И вот главное в центре их мира — это отношение к родительской культуре. Это отношение к отцу у Хармса (а отец его Ювачев, чьи дневники сейчас издаются, был невероятно тяжелым человеком и, вероятно, полубезумным). Это «Письмо к отцу» Кафки и отношения Кафки с отцом. Ну, у Акутагавы, в силу его биографии, главное — это все-таки отношения с матерью и другой родней, потому что с отцом там вообще, насколько я понимаю, никакого общения не было. Отношение к материнской культуре. Потому что Кафка ведь как раз, может быть, не так остро чувствовал разрыв с традицией, в его случае это разрыв скорее с иудаизмом, нежели с Австро-Венгрией.
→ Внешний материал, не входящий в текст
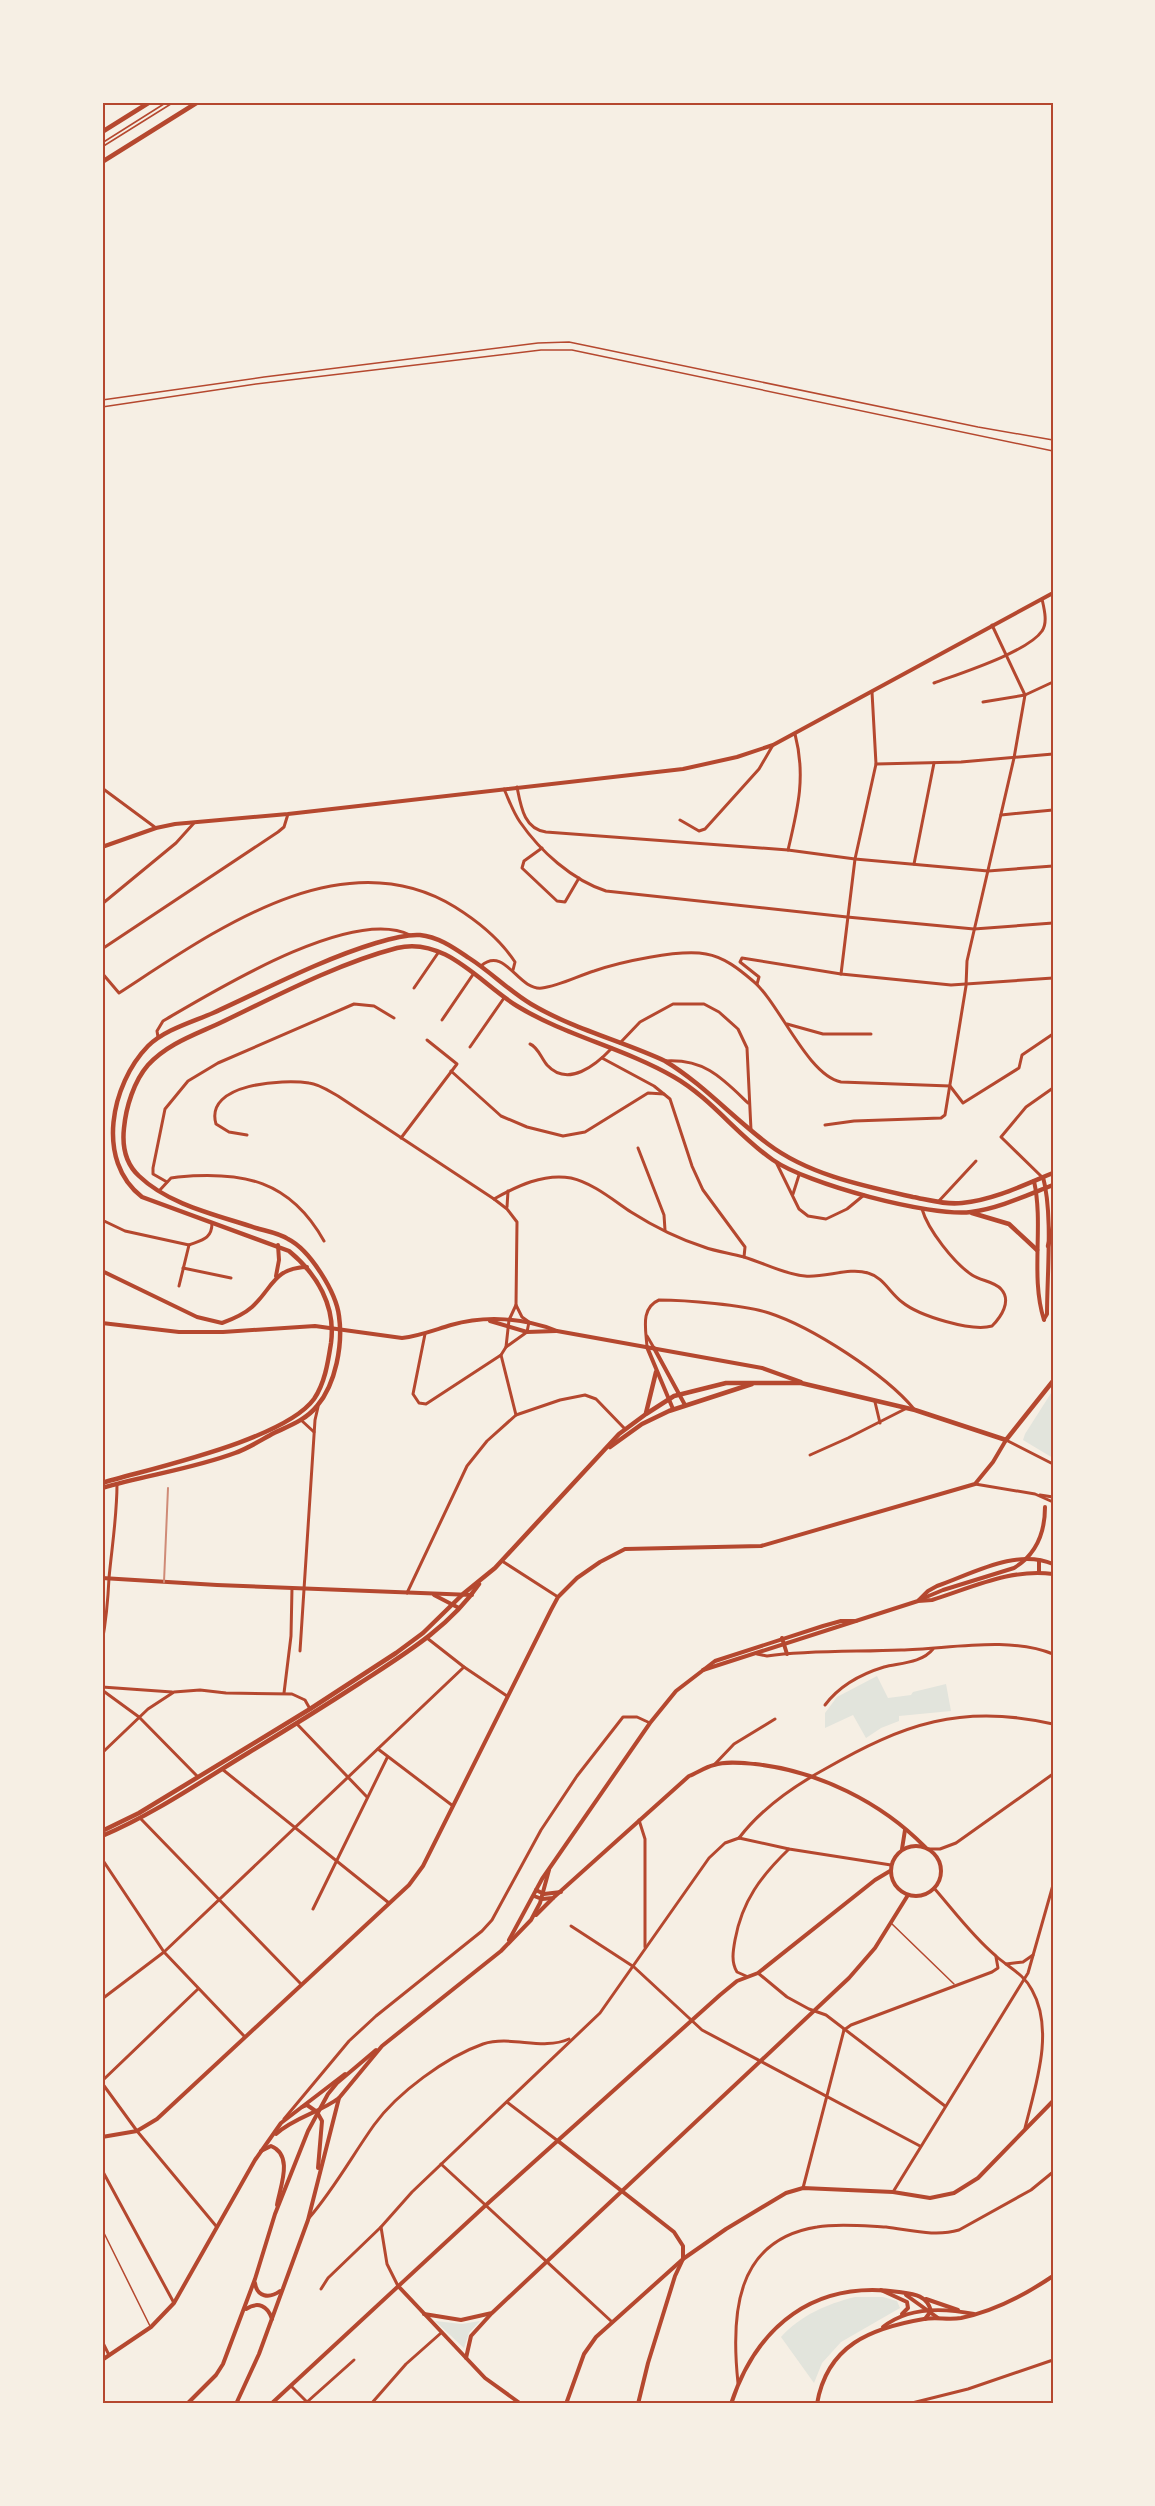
<svg xmlns="http://www.w3.org/2000/svg" width="1155" height="2506" viewBox="0 0 1155 2506" font-family="'PT Sans Narrow',sans-serif">
	<style>
		.green { fill: #e2e4dc }
		.lines { fill: none; stroke-linecap: round; stroke-linejoin: round }
		.service { stroke: #b5482f; stroke-width: 1.5 }
		.minor { stroke: #b5482f; stroke-width: 3 }
		.tertiary { stroke: #b5482f; stroke-width: 4 }
		.secondary { stroke: #b5482f; stroke-width: 4 }
		.primary { stroke: #b5482f; stroke-width: 4.5 }
		.trunk { stroke: #b5482f; stroke-width: 4.5 }
		.rail { stroke: #cf8b77; stroke-width: 2 }
		.neatline { fill: none; stroke: #b5482f; stroke-width: 2 }
	</style>
	<rect width="100%" height="100%" fill="#f6efe4"/>
	<!-- green -->
	<g class="green">
		<path d="M1053,1390V1458L1023,1440L1025,1434Z"/>
		<path d="M877,1676L888,1698L911,1695L913,1692L946,1684L951,1711L899,1716V1721L881,1728L866,1738L853,1715L825,1728V1713L837,1697Z"/>
		<path d="M855,2297H883L897,2301L900,2308L841,2342L822,2363L814,2383L781,2337C801,2315 827,2304 855,2297Z"/>
		<path d="M435,2321L462,2324L480,2321L469,2333L464,2348Z"/>
	</g>
	<g class="lines">
		<!-- service -->
		<g class="service">
			<path d="M102,143L167,102"/>
			<path d="M102,147L174,102"/>
			<path d="M102,400L264,377L538,343L569,342L978,427L1053,440"/>
			<path d="M102,407L256,384L541,350H572L1053,451"/>
			<path d="M891,1923L954,1984"/>
			<path d="M102,2229L150,2326"/>
		</g>
		<!-- minor -->
		<g class="minor">
			<path d="M934,683C958,674 1028,652 1042,631C1048,623 1044,608 1042,599"/>
			<path d="M983,702L1025,695L1053,682"/>
			<path d="M876,764L961,762L1053,754"/>
			<path d="M517,787C521,807 524,829 546,832L788,850L855,859L988,871L1053,866"/>
			<path d="M102,788L156,828"/>
			<path d="M504,789C509,800 513,812 520,822C540,851 572,880 606,891L847,917L974,929L1053,923"/>
			<path d="M1001,815L1053,810"/>
			<path d="M680,820L699,831L705,829L759,769L773,745"/>
			<path d="M542,848L524,861L522,868L557,901L565,902L579,878"/>
			<path d="M788,850C798,808 806,776 795,734"/>
			<path d="M914,864L934,763"/>
			<path d="M102,904L176,843L194,823"/>
			<path d="M102,949L278,832L284,827L288,814"/>
			<path d="M481,966C505,945 518,991 542,988C559,986 578,976 594,971C620,962 679,949 706,954C724,957 739,969 753,981C779,1002 807,1075 841,1082L950,1086L963,1103L1019,1068L1022,1055L1053,1034"/>
			<path d="M102,973L119,993C213,932 342,837 455,907C479,922 500,939 515,962L513,970"/>
			<path d="M841,974L855,859L876,764L872,692"/>
			<path d="M757,984L759,977L740,962L742,958L841,974L951,985L1053,978"/>
			<path d="M414,988L438,953"/>
			<path d="M442,1020L474,973"/>
			<path d="M787,1024L823,1034H871"/>
			<path d="M158,1037L157,1031L163,1021C216,990 352,906 410,935"/>
			<path d="M620,1043L640,1022L673,1004H704L719,1012L738,1029L747,1048L751,1130"/>
			<path d="M530,1044C538,1047 541,1058 547,1065C568,1088 596,1065 612,1048"/>
			<path d="M470,1047L504,998"/>
			<path d="M602,1058L654,1086L670,1099L692,1166L703,1190L745,1247L744,1257"/>
			<path d="M666,1061C705,1059 722,1078 748,1103"/>
			<path d="M451,1071L501,1116L527,1127L563,1136L585,1132L648,1093L664,1094"/>
			<path d="M825,1125L854,1121L941,1118L945,1115L966,986L967,961L1014,758L1025,695L992,625"/>
			<path d="M247,1135L229,1132L216,1124C204,1083 284,1079 309,1083C319,1084 329,1091 338,1096L494,1199L507,1209L517,1222L516,1305L522,1317L529,1322L527,1332L506,1347L501,1355L426,1404L419,1403L413,1394L425,1334"/>
			<path d="M401,1138L457,1064L427,1040"/>
			<path d="M638,1148L664,1215L665,1230"/>
			<path d="M776,1162L799,1209L808,1216L826,1219L847,1209L864,1195"/>
			<path d="M1042,1177L1001,1137L1026,1107L1053,1088"/>
			<path d="M167,1182L153,1174V1168L165,1109L188,1081L218,1063L354,1004L374,1006L394,1018"/>
			<path d="M159,1191L171,1178L178,1177C243,1171 290,1180 324,1241"/>
			<path d="M793,1194L799,1175"/>
			<path d="M494,1199C517,1186 544,1173 571,1178C593,1183 613,1200 631,1212C653,1226 679,1239 704,1247C717,1252 731,1253 744,1257C764,1263 783,1274 805,1276C825,1278 849,1267 868,1273C883,1277 890,1293 902,1302C919,1316 972,1332 992,1326C1001,1317 1012,1301 1001,1289C994,1281 981,1281 972,1275C954,1263 928,1230 922,1209"/>
			<path d="M938,1202L976,1161"/>
			<path d="M507,1207L508,1191"/>
			<path d="M102,1220L125,1231L189,1245"/>
			<path d="M183,1268L231,1278"/>
			<path d="M179,1286L189,1245C202,1240 212,1239 212,1223"/>
			<path d="M647,1336L654,1348"/>
			<path d="M506,1347L509,1320L516,1305"/>
			<path d="M647,1347C646,1330 640,1308 659,1300C685,1300 745,1305 769,1313C812,1327 885,1374 914,1409"/>
			<path d="M501,1355L516,1415"/>
			<path d="M875,1402L880,1423"/>
			<path d="M301,1420L314,1432"/>
			<path d="M1006,1440L1053,1464"/>
			<path d="M810,1455L848,1438L907,1408"/>
			<path d="M975,1484L1035,1494L1053,1502"/>
			<path d="M1040,1495L1053,1497"/>
			<path d="M502,1561L558,1597"/>
			<path d="M407,1593L467,1466L487,1441L516,1415L560,1400L585,1395L596,1399L625,1429"/>
			<path d="M427,1638L464,1667L507,1696"/>
			<path d="M102,1643C106,1621 108,1600 109,1578C112,1546 117,1516 117,1484"/>
			<path d="M300,1651L315,1420L318,1407"/>
			<path d="M757,1654L767,1656C811,1650 857,1652 901,1650C948,1649 1009,1636 1053,1654"/>
			<path d="M102,1687L172,1692"/>
			<path d="M102,1690L139,1717L198,1777"/>
			<path d="M284,1693L291,1636L292,1588"/>
			<path d="M825,1705C840,1685 861,1674 884,1667C900,1663 922,1663 933,1649"/>
			<path d="M297,1724L367,1797"/>
			<path d="M378,1749L453,1806"/>
			<path d="M102,1753L148,1709L174,1692L200,1690L226,1693L292,1694L305,1700L310,1709"/>
			<path d="M714,1765L734,1744L775,1719"/>
			<path d="M222,1769L389,1903"/>
			<path d="M141,1819L301,1984"/>
			<path d="M639,1820L645,1839V1947"/>
			<path d="M739,1838C761,1809 794,1786 825,1769C903,1724 962,1703 1053,1724"/>
			<path d="M739,1838L789,1849L891,1865"/>
			<path d="M929,1849H940L956,1843L1053,1774"/>
			<path d="M102,1859L164,1952L245,2037"/>
			<path d="M934,1888C954,1911 973,1937 996,1956C1008,1967 1024,1974 1032,1990C1055,2031 1035,2087 1025,2128"/>
			<path d="M313,1909L387,1758"/>
			<path d="M571,1926L634,1967L702,2030L920,2146"/>
			<path d="M1006,1964L1023,1962L1033,1955"/>
			<path d="M758,1973L787,1997L809,2009L826,2015L945,2106"/>
			<path d="M746,1976L737,1972C731,1962 733,1951 735,1940C742,1901 761,1876 789,1849"/>
			<path d="M102,1999L164,1952L464,1667"/>
			<path d="M844,2030L851,2025L992,1972L998,1968L996,1957"/>
			<path d="M102,2081L198,1989"/>
			<path d="M102,2083L137,2131L216,2226"/>
			<path d="M507,2102L558,2141"/>
			<path d="M284,2119L349,2041L376,2016L482,1931L492,1920L541,1830L577,1776L623,1717H637L650,1723"/>
			<path d="M441,2164L611,2321"/>
			<path d="M102,2170L174,2303"/>
			<path d="M803,2188L844,2030"/>
			<path d="M893,2192L1028,1973L1053,1885"/>
			<path d="M309,2218C334,2189 352,2156 374,2125C397,2093 446,2057 483,2044C512,2035 542,2051 569,2039"/>
			<path d="M398,2286L387,2264L381,2227L412,2192L600,2013L709,1858L725,1843L739,1838"/>
			<path d="M321,2289L328,2278L381,2227"/>
			<path d="M102,2341L109,2355"/>
			<path d="M738,2383C731,2317 734,2240 817,2227C838,2223 865,2226 886,2227C911,2230 935,2237 959,2230L1031,2190L1053,2172"/>
			<path d="M291,2386L309,2404"/>
			<path d="M307,2402L354,2360"/>
			<path d="M371,2404L406,2364L441,2333"/>
			<path d="M908,2404L968,2389L1053,2360"/>
		</g>
		<!-- tertiary -->
		<g class="tertiary">
			<path d="M102,847L156,828L175,824L288,814L683,769L737,757L773,745L1053,593"/>
			<path d="M102,1271L197,1317L222,1323C233,1319 243,1315 252,1307C273,1288 273,1268 307,1267"/>
			<path d="M276,1276L279,1260L278,1245"/>
			<path d="M490,1321L527,1332L556,1331"/>
			<path d="M102,1323L179,1332H223L315,1326L402,1338C419,1336 434,1330 451,1325C486,1315 524,1318 557,1331L762,1368L801,1382"/>
			<path d="M647,1347L673,1409"/>
			<path d="M654,1348L685,1405"/>
			<path d="M102,1578L217,1585L472,1595"/>
			<path d="M434,1595L459,1608"/>
			<circle cx="916" cy="1871" r="25"/>
			<path d="M902,1849L905,1830"/>
			<path d="M536,1890L544,1894L561,1892"/>
			<path d="M534,1896L542,1899L553,1898L689,1776C697,1773 705,1767 714,1765C726,1761 742,1763 755,1764C818,1771 881,1802 925,1847"/>
			<path d="M276,2134C295,2117 319,2113 339,2098"/>
			<path d="M102,2137L137,2131L157,2119L409,1885L423,1866L551,1610L558,1597L577,1578L600,1562L625,1549L761,1546L975,1484L993,1462L1006,1440"/>
			<path d="M558,2141L674,2232L683,2246V2259L675,2276L648,2363L638,2404"/>
			<path d="M399,2287L485,2378L521,2404"/>
			<path d="M906,2295L938,2318"/>
			<path d="M424,2314L461,2320L492,2313L849,1978L875,1948L908,1895"/>
			<path d="M466,2358L471,2336L491,2314"/>
			<path d="M102,2360L151,2327L174,2303L255,2160L281,2123L345,2074"/>
			<path d="M271,2404L486,2205L720,1995L737,1981L758,1973L875,1880L890,1871"/>
			<path d="M566,2404L584,2354L596,2337L683,2259L726,2229L786,2193L803,2188L893,2192L930,2198L954,2193L978,2178L1053,2101"/>
			<path d="M731,2404C757,2325 815,2280 899,2292C914,2294 927,2295 931,2311L925,2319"/>
		</g>
		<!-- secondary -->
		<g class="secondary">
			<path d="M1043,1177C1053,1214 1047,1274 1047,1314L1044,1319"/>
			<path d="M1034,1181C1044,1226 1030,1276 1044,1320"/>
			<path d="M1039,1572V1560"/>
			<path d="M919,1600L943,1590L1014,1568C1037,1554 1045,1532 1045,1507"/>
			<path d="M919,1600L928,1591L937,1586C972,1574 1016,1548 1053,1564"/>
			<path d="M782,1638L787,1654"/>
			<path d="M703,1670L918,1601L932,1600C971,1588 1011,1568 1053,1574"/>
			<path d="M536,1915L553,1898"/>
			<path d="M509,1940L542,1879L650,1723L676,1691L715,1661L823,1626L841,1621H856"/>
			<path d="M302,2107L307,2105L317,2112L322,2121L318,2168"/>
			<path d="M261,2151L271,2146C294,2155 280,2187 277,2205"/>
			<path d="M255,2283C257,2297 269,2299 280,2291"/>
			<path d="M881,2290L907,2302L908,2308L902,2314"/>
			<path d="M926,2299L958,2310"/>
			<path d="M246,2309C258,2301 268,2306 272,2319"/>
			<path d="M883,2327C908,2307 944,2308 974,2314"/>
			<path d="M187,2404L216,2375L223,2364L255,2279L275,2214L308,2131L328,2094L337,2083L376,2050"/>
			<path d="M236,2404L259,2354L308,2220L339,2098L382,2046L501,1951L531,1920L540,1903L549,1870"/>
			<path d="M817,2404C827,2345 871,2328 924,2319C936,2317 949,2320 961,2318C995,2311 1025,2295 1053,2276"/>
		</g>
		<!-- primary -->
		<g class="primary">
			<path d="M646,1413L656,1372"/>
			<path d="M610,1447L642,1424L669,1411L752,1384"/>
			<path d="M102,1831L139,1813L310,1709L396,1653L423,1633L463,1594L495,1568L619,1434L646,1414L674,1396L726,1383H801L915,1410L1006,1440L1053,1381"/>
			<path d="M102,1836C154,1814 200,1782 248,1753C286,1730 323,1707 360,1683C403,1655 450,1627 479,1584"/>
		</g>
		<!-- trunk -->
		<g class="trunk">
			<path d="M102,132L150,102"/>
			<path d="M102,162L198,102"/>
			<path d="M972,1213L1009,1224L1037,1250"/>
			<path d="M1048,1246L1053,1227"/>
			<path d="M102,1483C152,1468 284,1440 314,1399C325,1383 328,1362 331,1343C336,1306 317,1274 289,1251L142,1197C95,1161 111,1084 148,1046C164,1030 192,1022 213,1013C266,989 320,960 376,943C389,939 406,934 420,935C439,937 454,948 469,958C491,972 509,991 531,1004C573,1029 622,1041 665,1061C703,1084 733,1118 768,1144C809,1175 864,1186 913,1197C929,1200 946,1205 962,1203C993,1200 1024,1185 1053,1173"/>
			<path d="M102,1488C146,1475 192,1469 235,1453C249,1448 261,1440 274,1433C289,1426 306,1420 317,1406C336,1384 343,1344 339,1316C336,1292 310,1250 288,1239C279,1233 266,1231 256,1228C217,1215 169,1205 139,1176C125,1163 122,1146 124,1128C126,1107 134,1081 148,1065C168,1043 197,1034 222,1022C276,996 339,963 397,948C445,936 481,984 517,1006C566,1036 624,1048 674,1077C711,1098 738,1136 773,1160C807,1184 930,1217 971,1212C1000,1208 1027,1195 1053,1185"/>
		</g>
		<!-- rail -->
		<path class="rail" d="M164,1582L168,1488"/>
	</g>
	<!-- border -->
	<rect width="1155" height="2506" fill="none" stroke="#f6efe4" stroke-width="207"/>
	<rect x="104" y="104" width="948" height="2298" class="neatline"/>
</svg>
А вот в случае Акутагавы это именно муки разрыва с материнской японской культурой, его взаимоотношения с традицией, о которой у него все написано, и прежде всего, конечно, «Носовой платок» — вот этот знаменитый рассказ, где он для себя японскую традицию осмысляет.
Все они трое работали в жанре такой абсурдистской притчи, как правило, основанной на материнской вот этой культуре: в случае Кафки — на притче иудейской; в случае, скажем, Акутагавы — на японской легенде; ну а в случае Хармса — на русском фольклоре с его несколько абсурдистским сочетанием сентиментальности и цинизма.
Я думаю, что как раз наиболее аутентичные тексты Кафки… Хармса в этом смысле… Ну, скажем, помните, вот эта история про народного героя Ивана Сусанина: «Зри, яко твоя борода стала клочна». Трагедия отношений с традицией отринутой, трагедия отношений с отцами и семьей. И собственно главная тема модерниста — это тема невозможности прежней жизни. Понимаете, не может быть семьи, не может быть домашней утопии. Мир идет к катастрофе… Ну, та же проблема, кстати, что и в «Саге о Форсайтах». Привычный мир закончился, но человеку по-прежнему хочется семьи, дома, понимания, тепла. И Хармс весь пронизан желанием жить с людьми, но люди его отторгают — и в результате он начинает их ненавидеть.
Мне кажется, что хармсовская и кафкианская тема — тема иррационального бреда, иррационального больного быта — ведь это возникает, собственно говоря, именно тогда, когда быт сходит с ума, когда в России тридцатых годов простейшие вещи становятся недостижимыми, естественнейшие человеческие чувства становятся запрещенными. И в этом больном иррациональном пространстве, где человек Зощенко стал главным, а человек революции, человек модерна оттеснен на последнее место и в общем вытеснен в маргиналы,— вот здесь возникает страх как основа бытия.
Я думаю, что такой текст, как «Зубчатые колеса», который, кстати говоря, Акунин назвал вероятно самой страшной исповедью в мировой литературе, самой мрачной… Вот это такая исповедь, какая могла быть написана только перед самоубийством. «Зубчатые колеса» Акутагавы — я думаю, этот текст мог бы написать Хармс, Хармс мог бы под ним подписаться. И в какой-то степени «Старуха», где все поглощено ужасом,— это и есть такие «Зубчатые колеса» по-русски. Хармс — это исповедь русского модерниста, оказавшегося в ситуации торжествующего старого мира. Потом, конечно, этот старый мир все равно благополучно погиб, но он успел погрести под собой художника. Это тема Кафки, это тема Хармса. И это вообще главная тема всех консервативных культур в двадцатые годы. Япония, Австро-Венгрия погибшая и Российская империя — это три самых модернистских страны, где эмоции, связанные с модернизмом, были самыми серьезными, самыми отчаянными.